As to why leronlimab stops functioning in mild disease, from NASH Interpretation
Quote:
"The picture shown here:
https://www.nature.com/articles/s41577-021-00639-3/figures/1
really makes it clear that in early phases of NAFLD, the immune system is not even being activated or recruited. It is only in the later phases of NAFLD and then later into NASH when the immune system is recruited and activated.
It is only then, when leronlimab has effect.
In the 700 HM group, with many more CCR5 surface receptors on the hepatocytes, their binding to leronlimab may help the hepatocyte reduce the steatosis that occurs in the early phases of NAFLD with a NAS of 1 or 2. Whereas, with normal or low surface expression of CCR5, the binding of leronlimab to CCR5 is insufficient to cause any change within the hepatocyte b/c there just isn't sufficient quantities of CCR5 on the hepatocytes surfaces to effect any change in steatosis, but with 700 HM group, there are many more CCR5 surface receptors which are bound by leronlimab which effects an improved PDFF in the 700 HM group.

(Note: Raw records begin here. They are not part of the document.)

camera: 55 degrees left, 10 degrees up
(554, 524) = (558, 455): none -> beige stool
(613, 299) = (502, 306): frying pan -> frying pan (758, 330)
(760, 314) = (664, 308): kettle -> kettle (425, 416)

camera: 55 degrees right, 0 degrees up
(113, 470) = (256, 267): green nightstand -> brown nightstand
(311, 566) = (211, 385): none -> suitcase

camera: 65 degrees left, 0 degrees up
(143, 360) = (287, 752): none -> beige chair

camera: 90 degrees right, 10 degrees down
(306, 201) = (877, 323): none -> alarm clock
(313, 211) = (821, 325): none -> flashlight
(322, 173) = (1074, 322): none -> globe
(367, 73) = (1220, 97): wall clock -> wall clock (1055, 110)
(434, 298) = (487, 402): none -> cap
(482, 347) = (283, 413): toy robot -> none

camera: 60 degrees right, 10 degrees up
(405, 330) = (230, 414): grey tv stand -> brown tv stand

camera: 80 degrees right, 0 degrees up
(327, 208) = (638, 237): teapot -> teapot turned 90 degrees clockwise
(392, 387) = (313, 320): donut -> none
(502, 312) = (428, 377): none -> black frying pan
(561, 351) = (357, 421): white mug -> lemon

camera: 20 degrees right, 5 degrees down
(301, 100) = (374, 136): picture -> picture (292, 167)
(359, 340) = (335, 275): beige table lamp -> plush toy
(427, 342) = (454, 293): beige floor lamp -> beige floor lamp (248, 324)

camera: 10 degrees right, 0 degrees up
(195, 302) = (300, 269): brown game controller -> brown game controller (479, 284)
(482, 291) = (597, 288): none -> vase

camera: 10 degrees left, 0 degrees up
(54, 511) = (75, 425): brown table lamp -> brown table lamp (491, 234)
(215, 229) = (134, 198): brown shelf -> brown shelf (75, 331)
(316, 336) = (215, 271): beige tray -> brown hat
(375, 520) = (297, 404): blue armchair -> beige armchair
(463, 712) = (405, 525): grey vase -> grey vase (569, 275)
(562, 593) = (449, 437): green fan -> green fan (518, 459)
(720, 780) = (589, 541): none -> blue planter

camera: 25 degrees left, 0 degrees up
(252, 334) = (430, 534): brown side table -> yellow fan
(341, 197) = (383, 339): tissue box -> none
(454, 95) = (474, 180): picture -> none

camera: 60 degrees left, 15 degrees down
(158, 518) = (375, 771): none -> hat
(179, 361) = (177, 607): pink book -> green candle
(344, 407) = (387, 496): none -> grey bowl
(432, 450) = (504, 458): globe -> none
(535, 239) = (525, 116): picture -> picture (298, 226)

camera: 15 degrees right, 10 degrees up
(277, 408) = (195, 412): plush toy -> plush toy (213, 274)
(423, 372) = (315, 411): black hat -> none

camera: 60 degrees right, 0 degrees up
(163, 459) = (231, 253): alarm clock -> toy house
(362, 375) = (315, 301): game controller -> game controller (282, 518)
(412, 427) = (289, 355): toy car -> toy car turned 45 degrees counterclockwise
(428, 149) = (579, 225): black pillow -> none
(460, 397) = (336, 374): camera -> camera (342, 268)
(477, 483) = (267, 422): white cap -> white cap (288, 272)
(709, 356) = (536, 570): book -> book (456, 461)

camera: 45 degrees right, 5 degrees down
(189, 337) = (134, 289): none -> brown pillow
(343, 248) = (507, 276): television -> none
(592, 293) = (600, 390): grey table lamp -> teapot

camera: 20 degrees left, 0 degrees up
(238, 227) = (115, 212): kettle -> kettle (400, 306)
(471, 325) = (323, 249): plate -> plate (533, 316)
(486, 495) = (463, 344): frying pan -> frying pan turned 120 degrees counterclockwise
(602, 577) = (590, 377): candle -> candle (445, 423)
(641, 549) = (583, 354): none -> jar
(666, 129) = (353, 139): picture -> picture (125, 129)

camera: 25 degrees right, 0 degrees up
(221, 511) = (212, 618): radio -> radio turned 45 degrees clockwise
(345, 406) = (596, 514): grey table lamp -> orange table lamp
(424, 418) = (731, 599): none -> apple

For patients who are stricken with more severe disease, cT1 > 950, the binding of leronlimab with the CCR5 receptors of the HSC affected intracellular communication and thereby thwarted scarring and fibrosis leading to improvements in cT1. As the level of disease became milder, the effectivity of the leronlimab dosing became lessened.
In the event the 17 700 normal group were relatively healthy, having a NAS of 3 or less, it would be like they were receiving Placebo, (which is what the heat map depicts). Just compare the vertical column of the Placebo to the vertical column of 700mg and they look identical. Why? because the 700mg patients had to be quite healthy to begin with. If you don't have the immune system being recruited and activated, then there is nothing for leronlimab to bind to. Since in this group, you only have normal CCR5 surface receptor quantity expressed on the hepatocytes, there is insufficient CCR5 quantity to effect any changes in steatosis. The 700 HM group showed that with increased CCR5 receptor expression, when bound to leronlimab, the PDFF was significantly reduced. In the case of cT1, giving 700mg in mild diseased had a positive effect on reducing the rate of fibrosis development and increasing the rate of scar tissue removal, but not nearly as effective as the rate observed in reduced dosing with more severe disease."